Four tips for developing sound experimentation practices

Introduction

Experimentation is a critical way for product teams to rapidly gather implicit feedback from users on new features and product changes. Product teams at GoDaddy are increasingly using scientific methods and tools to inform the decisions we make about our products, and the goal of the GoDaddy experimentation team is to help them get the best ROI from these tools and methods. There are many interesting challenges posed by online experimentation and previous posts have described some of the technical solutions our team is developing. But experimentation tools can only be as effective as the way product teams choose to wield them. In this post we’ll address how to supplement tooling improvements by adopting and promoting healthy experimental practices, using lessons we’ve learned while scaling up experimentation at GoDaddy.

Tip #1: avoid underpants-gnome thinking

Teams that are new to experimentation may occasionally fall prey to what I like to call underpants gnome thinking. For those unfamiliar, in this episode of South Park, a group of gnomes concocts the following business plan that hinges critically and questionably on stealing underpants:

This type of thinking surfaces in hypotheses that skip directly from a proposed feature change to a postulated business outcome without connective tissue reasoning clearly and explicitly about why the feature is expected to impact the users and user behaviors that drive the business outcome. It is this connective tissue that defines what exactly can and can’t be learned from the experiment, and an absence of careful thinking in this space can lead to experiments with less valuable learnings and lower success rates.

At its extreme end, this may include “throwing spaghetti against the wall” by trying to push metrics with changes that aren’t clearly connected to a user problem or insight (changing CTA text from “OK” to “Got it”). Far more common, though, is the case where the experimenter has an implicit “Phase 2” in mind that seems obvious enough to all involved not to be stated or explored in depth. We’ve found that even – and especially! – in these cases, refocusing attention from business outcomes to user impact facilitates healthy and productive discussions during experiment design, review, and analysis.

For example, a recent experiment moved an element on the page to a more prominent position above the fold. Implicit in this decision was an assumption that the element would be visually more salient to users in the new position, whereas presumably in its previous position some people had not noticed it. However, the new design also gave it a dark color that caused it to recede in the page relative to other elements. Would this work against its visual salience and thus its success? Of course we can’t know before testing, but asking the question can prompt teams to refine their treatments or better anticipate likely alternative outcomes or follow-up tests that they hadn’t considered before. It is much better to initiate this discussion proactively before the experiment launches than try to back into it retrospectively and realize that you didn’t get the information you wanted to get out of the experiment.

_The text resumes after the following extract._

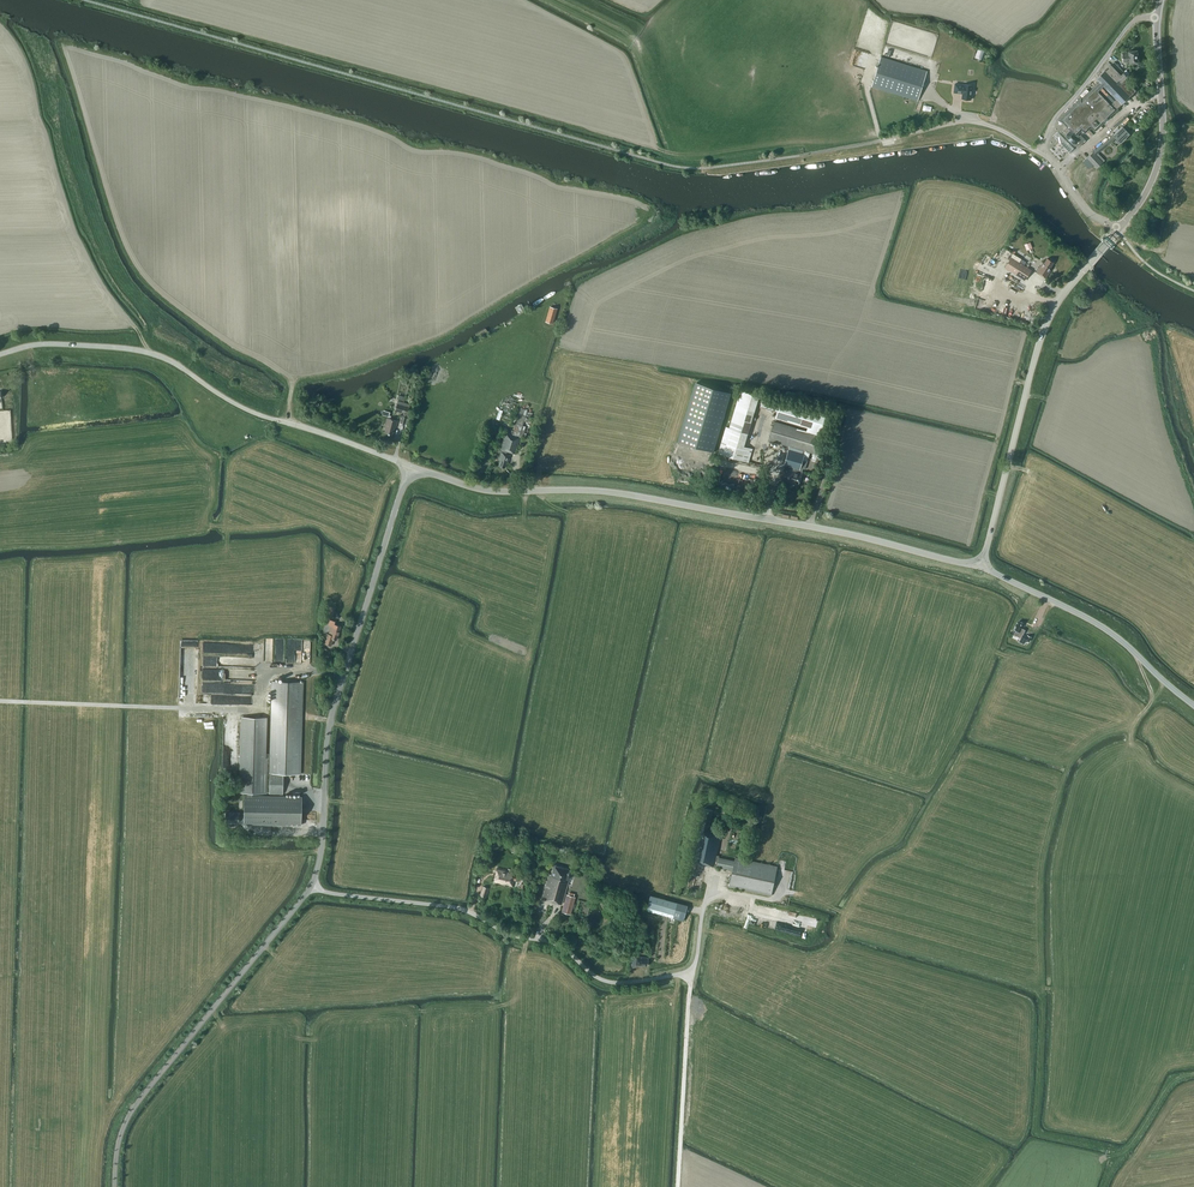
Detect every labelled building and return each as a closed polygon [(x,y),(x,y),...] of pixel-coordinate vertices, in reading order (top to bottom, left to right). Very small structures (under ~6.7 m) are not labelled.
[(1130,62),(1130,64),(1139,63),(1137,51),(1129,52),(1129,53),(1123,54),(1124,63),(1130,62)] [(872,87),(918,101),(927,71),(881,57),(872,87)] [(1079,147),(1086,140),(1080,134),(1078,137),(1076,135),(1082,129),(1085,133),(1091,127),(1095,131),(1115,111),(1116,113),(1119,110),(1117,108),(1121,104),(1136,90),(1125,79),(1127,76),(1123,73),(1124,72),(1114,62),(1111,65),(1110,64),(1105,70),(1096,78),(1100,82),(1082,99),(1081,98),(1060,119),(1067,126),(1063,130),(1066,133),(1066,136),(1073,143),(1076,143),(1079,147)] [(972,94),(973,90),(972,90),(972,85),(964,84),(964,85),(955,84),(954,92),(962,93),(962,98),(971,100),(971,94),(972,94)] [(1114,135),(1120,142),(1129,133),(1122,127),(1114,135)] [(1092,141),(1099,136),(1097,133),(1090,138),(1092,141)] [(1103,162),(1105,160),(1095,151),(1093,153),(1093,152),(1087,158),(1097,168),(1103,163),(1103,162)] [(1007,247),(1004,250),(1011,255),(1014,251),(1007,247)] [(1005,268),(1025,280),(1032,270),(1011,257),(1005,268)] [(1037,272),(1046,278),(1052,268),(1050,267),(1054,262),(1047,258),(1044,264),(1043,263),(1037,272)] [(550,307),(546,321),(552,323),(557,308),(550,307)] [(748,415),(750,409),(755,410),(757,402),(761,404),(761,405),(772,409),(776,398),(760,393),(759,395),(741,390),(734,411),(748,415)] [(404,413),(403,416),(402,416),(400,423),(404,424),(407,414),(410,404),(399,401),(398,404),(397,404),(396,411),(404,413)] [(512,435),(505,432),(500,449),(502,449),(498,460),(500,461),(498,466),(505,468),(507,461),(508,461),(510,455),(506,454),(507,451),(515,454),(520,436),(522,436),(526,426),(522,425),(524,421),(525,417),(526,413),(520,411),(516,423),(512,435)] [(387,417),(384,427),(385,427),(384,432),(392,434),(394,427),(395,427),(397,420),(387,417)] [(793,470),(784,467),(780,480),(790,483),(791,481),(798,484),(802,472),(798,471),(798,469),(800,470),(800,467),(805,469),(807,461),(802,460),(804,454),(805,450),(814,453),(811,460),(815,461),(817,454),(818,454),(823,436),(774,421),(768,440),(803,450),(802,453),(789,449),(784,465),(794,468),(793,470)] [(325,615),(331,617),(334,607),(329,605),(325,615)] [(324,643),(331,645),(333,639),(337,640),(341,626),(334,624),(335,621),(330,620),(328,625),(331,626),(329,634),(327,633),(324,643)] [(1017,634),(1019,631),(1021,632),(1023,629),(1024,625),(1023,625),(1024,623),(1020,621),(1018,623),(1017,623),(1014,629),(1016,630),(1015,633),(1017,634)] [(265,649),(265,662),(273,663),(273,649),(265,649)] [(301,774),(301,767),(302,681),(271,681),(270,754),(266,754),(266,718),(238,717),(237,796),(246,796),(246,798),(243,798),(243,813),(238,813),(238,812),(225,812),(225,822),(237,822),(237,819),(242,819),(242,821),(242,824),(300,825),(300,796),(281,796),(282,773),(301,774)] [(729,887),(772,896),(778,866),(735,857),(735,861),(719,857),(719,856),(717,855),(722,830),(709,827),(712,810),(704,808),(701,819),(702,819),(700,827),(699,827),(691,861),(733,870),(729,887)] [(570,879),(569,878),(571,871),(569,870),(569,869),(554,865),(551,874),(549,874),(542,898),(561,904),(568,881),(569,880),(570,879)] [(497,868),(493,882),(512,887),(514,880),(522,881),(523,875),(513,873),(514,872),(497,868)] [(483,886),(480,895),(485,896),(486,897),(489,888),(483,886)] [(562,912),(570,914),(575,897),(566,894),(562,912)] [(650,895),(646,910),(684,920),(688,905),(650,895)] [(637,956),(636,959),(632,959),(631,966),(636,967),(636,964),(647,965),(648,957),(637,956)]
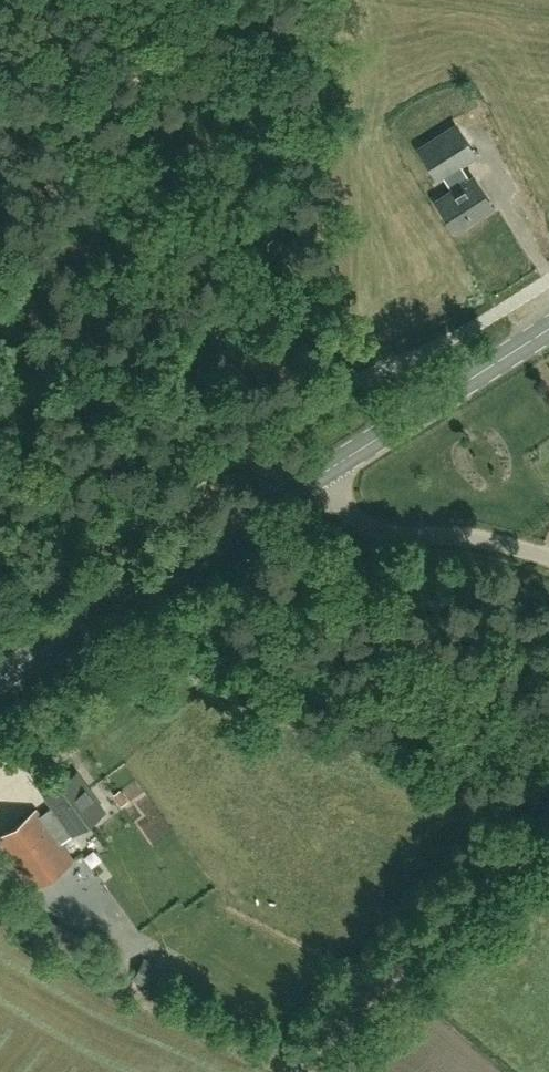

This type of discussion is especially likely to be skipped when an experiment follows a common, recognizable pattern. For example, growth experiments sometimes attempt to reduce friction by removing some number of steps to reach a goal. This strategy is so common that its rationale is rarely questioned, but it’s never a bad idea to drill deeper into the source of the user friction. Is it because the user is on a mobile device and it’s inconvenient to fill out a field? Is it because the number of choices is overwhelming, or the choices themselves are described confusingly? Depending on what the source of the friction is, skipping the step altogether may or may not be the first solution you choose to test. It may even backfire in the case that the skipped step involved critical information needed to provide a seamless experience after goal completion. At minimum, the experiment should include metrics to evaluate this possible outcome.

The humans participating in an experiment can and should be the focus for many of the decisions made about its design. To encourage this type of thinking, we use a hypothesis template that requires experimenters to specify not only what variable is hypothesized to impact a metric, but to state all the reasoning in between:

By [making some change] we expect [some outcome] because [reasons why it impacts users].

We also focus experiment metrics heavily around users, rather than products, sessions, or orders. This is not only a statistical best practice for the methods we use, but we find it also helps to draw more attention to the question mark in Phase 2. By directly measuring the user behavior the experiment is intending to change, we can begin to understand how downstream business metrics are tied to user behaviors, and how feature changes impact those behaviors. Of course, there may be situations that warrant other types of metrics, but as a general practice, framing success around users can make the logic of the experiment and its results easier to reason about and learn from.

Tip #2: be diligent about controls

Before we talk about how controls can go wrong, let’s first cover the basics on why and how we use controls to establish causality. Take a simple, hypothetical statement that seems intuitively plausible: taking vitamins reduces blood pressure. Assuming you had a bunch of blood pressure measurements for vitamin-takers and non-vitamin-takers, could you accept this statement if you found lower average blood pressure among vitamin takers? Unless you sampled the data in an experiment using a proper control, the answer is no. What we’ve described above is a relationship between vitamin consumption and health, but not necessarily a causal one. The intuition is simple: chances are high that people who buy vitamins are already different from people who do not. Among many other things, they may differ in their diet, age, or income, and each of those things seems likely to impact blood pressure in some way. Given that, how can you ever prove the health outcomes are caused by vitamins, as opposed to the many other ways the two groups differ? In this scenario, you can’t: vitamin consumption is “confounded” with many other things, resulting in an apples-to-oranges comparison. Having a proper control group – where the types of people in the two groups are as similar as possible in all of these ways – would allow you to isolate the causal impact of vitamin consumption.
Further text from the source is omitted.